Copy all lines below that use the word "cancers".

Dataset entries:
----------------------------------------

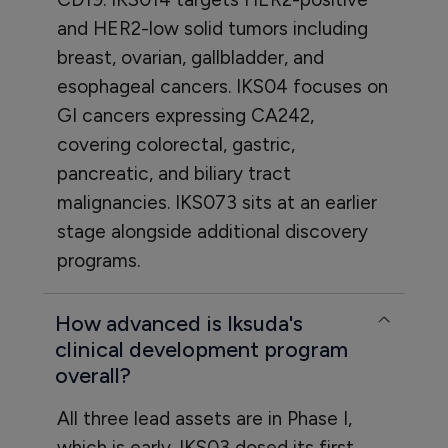
and HER2-low solid tumors including
breast, ovarian, gallbladder, and
esophageal cancers. IKS04 focuses on
GI cancers expressing CA242,
covering colorectal, gastric,
pancreatic, and biliary tract
malignancies. IKS073 sits at an earlier
stage alongside additional discovery
programs.
How advanced is Iksuda's
clinical development program
overall?
All three lead assets are in Phase I,
which is early. IKS03 dosed its first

----------------------------------------

**YOUR SOLUTION:**
esophageal cancers. IKS04 focuses on
GI cancers expressing CA242,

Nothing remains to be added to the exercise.